To make your lives easier, I've created a small demo program that
computes PageRank using
the JUNG package (2.0
alpha1). The relevant class
is edu.umd.cloud9.demo.SequentialPageRank, which takes
two command-line arguments: the first is a file containing the graph
(one of the ones above), and the second is the random jump factor (a
typical setting is 0.15).
If you run the program on the small network, with a random jump
factor of 0.15, these will be your command-line
arguments (relative to umd-hadoop-core):
../umd-hadoop-dist/cloud9-docs/exercises/sample-small.txt 0.15
And here's the sample output:
Number of components: 1 Number of edges: 195 Number of nodes: 93 Random jump factor: 0.15 PageRank of nodes, in descending order: 8709207 0.04821883130281773 11287582 0.03471311923002198 9650960 0.034389246806747764 12610128 0.03394520471428961 8553535 0.03237815039961933 12518224 0.030345338942444594 11044077 0.028403133546904703 ...

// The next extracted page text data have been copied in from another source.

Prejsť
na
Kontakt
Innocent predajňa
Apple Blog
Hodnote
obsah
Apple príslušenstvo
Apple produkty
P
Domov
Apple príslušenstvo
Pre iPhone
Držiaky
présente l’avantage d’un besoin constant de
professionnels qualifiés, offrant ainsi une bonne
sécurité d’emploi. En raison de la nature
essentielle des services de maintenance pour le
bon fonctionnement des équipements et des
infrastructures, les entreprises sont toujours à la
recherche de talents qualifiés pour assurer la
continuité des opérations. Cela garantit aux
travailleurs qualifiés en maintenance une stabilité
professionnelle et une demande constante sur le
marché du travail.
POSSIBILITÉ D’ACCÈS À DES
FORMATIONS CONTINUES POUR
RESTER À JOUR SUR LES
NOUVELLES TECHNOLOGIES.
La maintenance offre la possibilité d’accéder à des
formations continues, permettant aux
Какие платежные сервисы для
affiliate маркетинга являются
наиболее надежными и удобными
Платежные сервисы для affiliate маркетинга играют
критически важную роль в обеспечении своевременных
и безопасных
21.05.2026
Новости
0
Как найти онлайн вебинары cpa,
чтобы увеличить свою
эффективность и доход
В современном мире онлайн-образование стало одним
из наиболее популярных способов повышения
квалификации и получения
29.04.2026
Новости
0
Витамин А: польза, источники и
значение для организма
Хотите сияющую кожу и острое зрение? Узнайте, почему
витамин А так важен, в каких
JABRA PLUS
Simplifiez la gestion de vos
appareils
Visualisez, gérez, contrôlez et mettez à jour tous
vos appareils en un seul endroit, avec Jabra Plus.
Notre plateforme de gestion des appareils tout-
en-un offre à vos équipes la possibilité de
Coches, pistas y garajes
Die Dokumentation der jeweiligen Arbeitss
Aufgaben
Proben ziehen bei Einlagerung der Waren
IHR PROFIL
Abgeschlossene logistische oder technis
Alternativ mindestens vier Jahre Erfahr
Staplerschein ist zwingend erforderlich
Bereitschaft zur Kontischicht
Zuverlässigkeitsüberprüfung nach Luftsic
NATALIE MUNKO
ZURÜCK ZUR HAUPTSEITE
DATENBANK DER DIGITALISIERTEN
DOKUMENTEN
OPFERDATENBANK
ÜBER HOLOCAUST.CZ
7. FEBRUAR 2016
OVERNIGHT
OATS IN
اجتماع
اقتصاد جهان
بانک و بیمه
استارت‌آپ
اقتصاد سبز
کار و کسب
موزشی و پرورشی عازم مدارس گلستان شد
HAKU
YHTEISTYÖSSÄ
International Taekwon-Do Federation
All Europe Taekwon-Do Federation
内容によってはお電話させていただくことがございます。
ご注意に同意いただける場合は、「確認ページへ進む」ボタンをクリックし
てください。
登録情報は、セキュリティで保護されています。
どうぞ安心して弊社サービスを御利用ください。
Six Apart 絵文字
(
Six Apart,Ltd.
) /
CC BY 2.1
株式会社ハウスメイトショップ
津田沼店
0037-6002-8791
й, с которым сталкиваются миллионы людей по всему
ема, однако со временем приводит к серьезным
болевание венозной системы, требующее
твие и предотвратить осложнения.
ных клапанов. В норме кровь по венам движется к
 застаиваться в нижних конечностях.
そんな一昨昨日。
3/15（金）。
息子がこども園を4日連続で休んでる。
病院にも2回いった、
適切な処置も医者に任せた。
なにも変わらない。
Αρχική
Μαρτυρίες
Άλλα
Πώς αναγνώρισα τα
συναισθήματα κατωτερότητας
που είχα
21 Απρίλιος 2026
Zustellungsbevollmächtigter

To help in your implementation, I've captured the complete output
of edu.umd.cloud9.demo.SequentialPageRank for each of the
above graphs:
- PageRank values for the small graph
- PageRank values for the medium graph
- PageRank values for the large graph
Hints
If you're stuck, you might want to take a look at the source code of the JUNG implementation.
In the networks above, there are a relatively large number of dangling nodes, i.e., nodes with no outlinks. This frequently happens in the Web context also; for example, pages the crawler hasn't downloaded yet would appear as "dangling". For these nodes, you'll need to figure out how to "spread" its PageRank score to the other nodes.

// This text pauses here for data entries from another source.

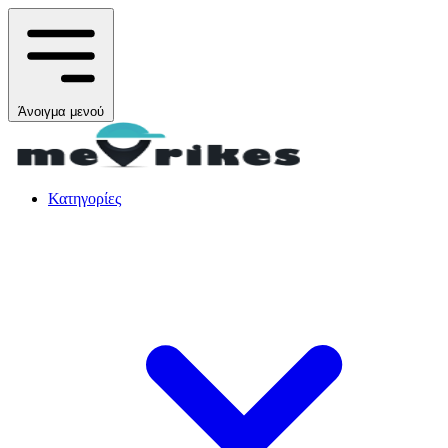
Άνοιγμα μενού
Κατηγορίες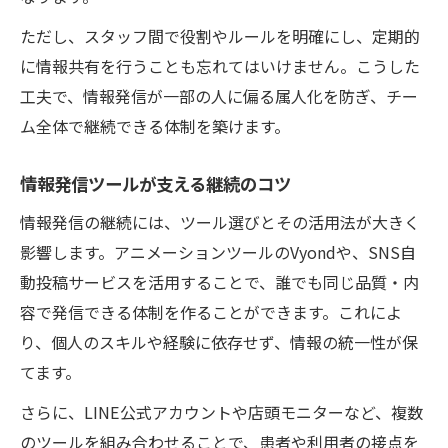
ただし、スタッフ間で役割やルールを明確にし、定期的
に情報共有を行うことも忘れてはいけません。こうした
工夫で、情報発信が一部の人に偏る属人化を防ぎ、チー
ム全体で継続できる体制を築けます。
情報発信ツールが支える継続のコツ
情報発信の継続には、ツール選びとその活用法が大きく
影響します。アニメーションツールのVyondや、SNS自
動投稿サービスを活用することで、誰でも同じ品質・内
容で発信できる体制を作ることができます。これによ
り、個人のスキルや経験に依存せず、情報の統一性が保
てます。
さらに、LINE公式アカウントや店頭モニターなど、複数
のツールを組み合わせることで、患者や利用者の接点を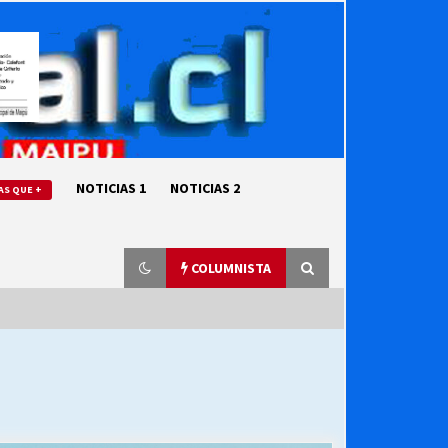
NOTICIAS 1
NOTICIAS 2
AS QUE +
COLUMNISTA
“ORGULLOSOS DE SER DC” SALUDA
EL CUMPLEAÑOS 69
27/07/2026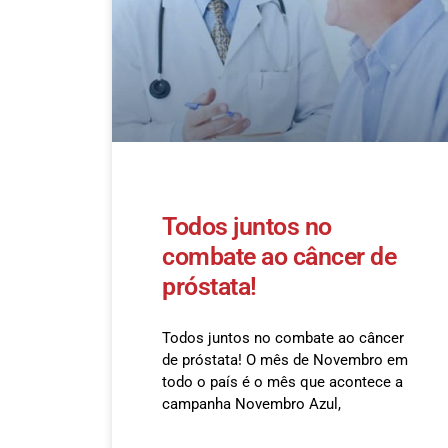
Todos juntos no
combate ao câncer de
próstata!
Todos juntos no combate ao câncer
de próstata! O mês de Novembro em
todo o país é o mês que acontece a
campanha Novembro Azul,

Here's the a good order in which to tackle the various issues:
- Build an implementation that does not handle the random jump factor and does not handling dangling nodes.

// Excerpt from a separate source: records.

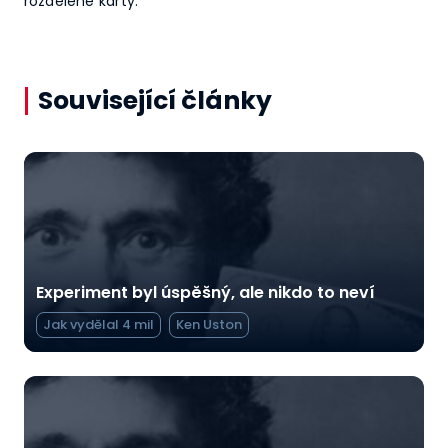
rozdělené karty.
Související články
Experiment byl úspěšný, ale nikdo to neví
Jak vydělal 4 mil
Ken Uston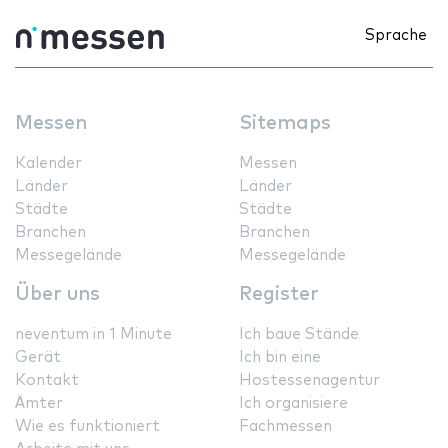
Sprache
Messen
Sitemaps
Kalender
Messen
Länder
Länder
Städte
Städte
Branchen
Branchen
Messegelände
Messegelände
Über uns
Register
neventum in 1 Minute
Ich baue Stände
Gerät
Ich bin eine
Kontakt
Hostessenagentur
Ämter
Ich organisiere
Wie es funktioniert
Fachmessen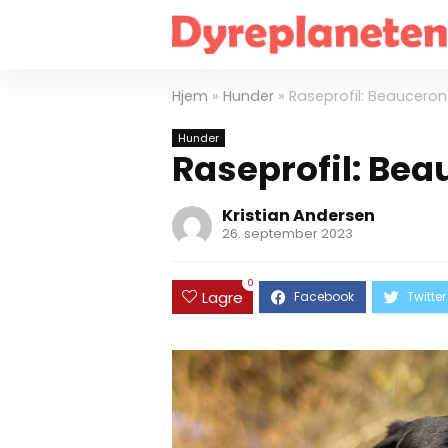
Hjem
»
Hunder
»
Raseprofil: Beauceron
Hunder
Raseprofil: Be
Kristian Andersen
26. september 2023
0
Lagre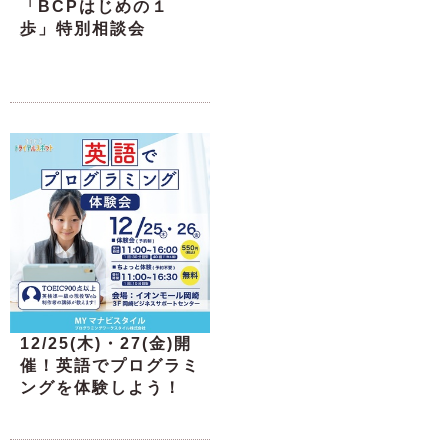
「BCPはじめの１
歩」特別相談会
12/25(木)・27(金)開
催！英語でプログラミ
ングを体験しよう！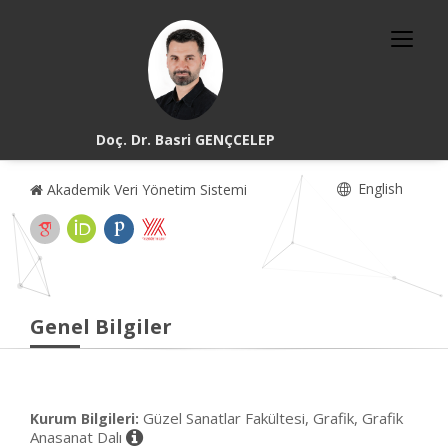
Doç. Dr. Basri GENÇCELEP
English
Akademik Veri Yönetim Sistemi
Genel Bilgiler
Güzel Sanatlar Fakültesi, Grafik, Grafik
Kurum Bilgileri:
Anasanat Dalı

- Add in support for dangling nodes.
- Add in support for the random jump factor.
Postscript
If you're curious: the nodes in these graphs represent MEDLINE records (abstracts in the life sciences domain). The links represent content-similarity links, i.e., pairs of abstracts that are similar in the words they contain. For example, consider pmid (unique identifier in the MEDLINE collection) 8709207. See the "Related Links" panel on the right hand side of the browser? The data provided above represent instances of graphs defined by such links.